IoT Hub Rule Engine is the heart of the system and is responsible for processing incoming messages. Rule Engine uses Actor System under the hood to implement actors for main entities: rule chains and rule nodes. Rule Engine nodes can join the cluster, where each node is responsible for certain partitions of the incoming messages.

Rule Engine subscribes to incoming data feed from queue(s) and acknowledge the message only once it is processed. There are multiple strategies available that control the order or message processing and the criteria of message acknowledgement. See submit strategies and processing strategies for more details.

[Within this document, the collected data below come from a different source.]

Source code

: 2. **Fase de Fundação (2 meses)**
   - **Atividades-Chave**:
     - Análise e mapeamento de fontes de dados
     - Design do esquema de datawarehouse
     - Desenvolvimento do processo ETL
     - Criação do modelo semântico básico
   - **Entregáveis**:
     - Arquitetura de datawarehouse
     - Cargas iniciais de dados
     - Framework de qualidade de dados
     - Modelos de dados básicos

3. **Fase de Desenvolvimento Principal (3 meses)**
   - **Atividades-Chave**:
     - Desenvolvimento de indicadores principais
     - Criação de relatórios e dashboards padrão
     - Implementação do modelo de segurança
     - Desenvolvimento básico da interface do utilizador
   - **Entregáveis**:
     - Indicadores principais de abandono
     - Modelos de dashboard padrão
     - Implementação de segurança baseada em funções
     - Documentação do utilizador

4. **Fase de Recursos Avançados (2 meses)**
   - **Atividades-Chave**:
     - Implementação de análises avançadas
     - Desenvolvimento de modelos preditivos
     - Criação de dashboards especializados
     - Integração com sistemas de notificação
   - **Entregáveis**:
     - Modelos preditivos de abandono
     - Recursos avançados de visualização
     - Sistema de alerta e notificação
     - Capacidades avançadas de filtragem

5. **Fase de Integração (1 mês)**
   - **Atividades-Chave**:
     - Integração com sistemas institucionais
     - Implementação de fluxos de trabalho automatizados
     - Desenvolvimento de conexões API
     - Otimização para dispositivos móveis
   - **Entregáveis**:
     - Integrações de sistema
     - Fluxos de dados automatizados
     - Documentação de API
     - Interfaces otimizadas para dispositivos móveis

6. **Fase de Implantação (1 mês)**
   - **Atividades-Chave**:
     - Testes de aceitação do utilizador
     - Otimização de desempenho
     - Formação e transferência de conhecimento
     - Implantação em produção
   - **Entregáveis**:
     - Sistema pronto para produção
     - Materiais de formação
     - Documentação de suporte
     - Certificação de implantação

IoT Hub Rule Engine may operate in two modes: shared and isolated. In shared mode, rule engine process messages that belong to multiple tenants. In isolated mode Rule Engine may be configured to process messages for specific tenant only.

IoT Hub Web UI

IoT Hub provides a lightweight component written using Express.js framework to host static web ui content. Those components are completely stateless and no much configuration available. The static web UI contains application bundle. Once it is loaded, the application starts using the REST API and WebSockets API provided by IoT Hub Core.

Message Queues are awesome!

IoT Hub supports multiple message queue implementations: Kafka, RabbitMQ, AWS SQS, Azure Service Bus and Google Pub/Sub. We plan to extend this list in the future. Using durable and scalable queues allow IoT Hub to implement back-pressure and load balancing. Back-pressure is extremely important in case of peak loads.
We provide “abstraction layer” over specific queue implementations and maintain two main concepts: topic and topic partition. One topic may have configurable number of partitions. Since most of the queue implementations does not support partitions, we use topic + “.” + partition pattern.

IoT Hub message Producers determines which partition to use based on the hash of entity id. Thus, all messages for the same entity are always pushed to the same partition. IoT Hub message Consumers coordinate using Zookeeper and use consistent-hash algorithm to determine list of partitions that each Consumer should subscribe to. While running in microservices mode, each service also has the dedicated “Notifications” topic based on the unique service id that has only one partition.

IoT Hub uses following topics:

  • tb_transport.api.requests: to send generic API calls to check device credentials from Transport to IoT Hub Core.
  • tb_transport.api.responses: to receive device credentials verification results from IoT Hub Core to Transport.
  • tb_core: to push messages from Transport or Rule Engine to IoT Hub Core. Messages include session lifecycle events, attribute and RPC subscriptions, etc.
  • tb_rule_engine: to push messages from Transport or IoT Hub Core to Rule Engine. Messages include incoming telemetry, device states, entity lifecycle events, etc.

Programming languages and third-party

IoT Hub back-end is written in Java, but we also have some micro-services based on Node.js. IoT Hub front-end is a SPA based on Angular 9 framework.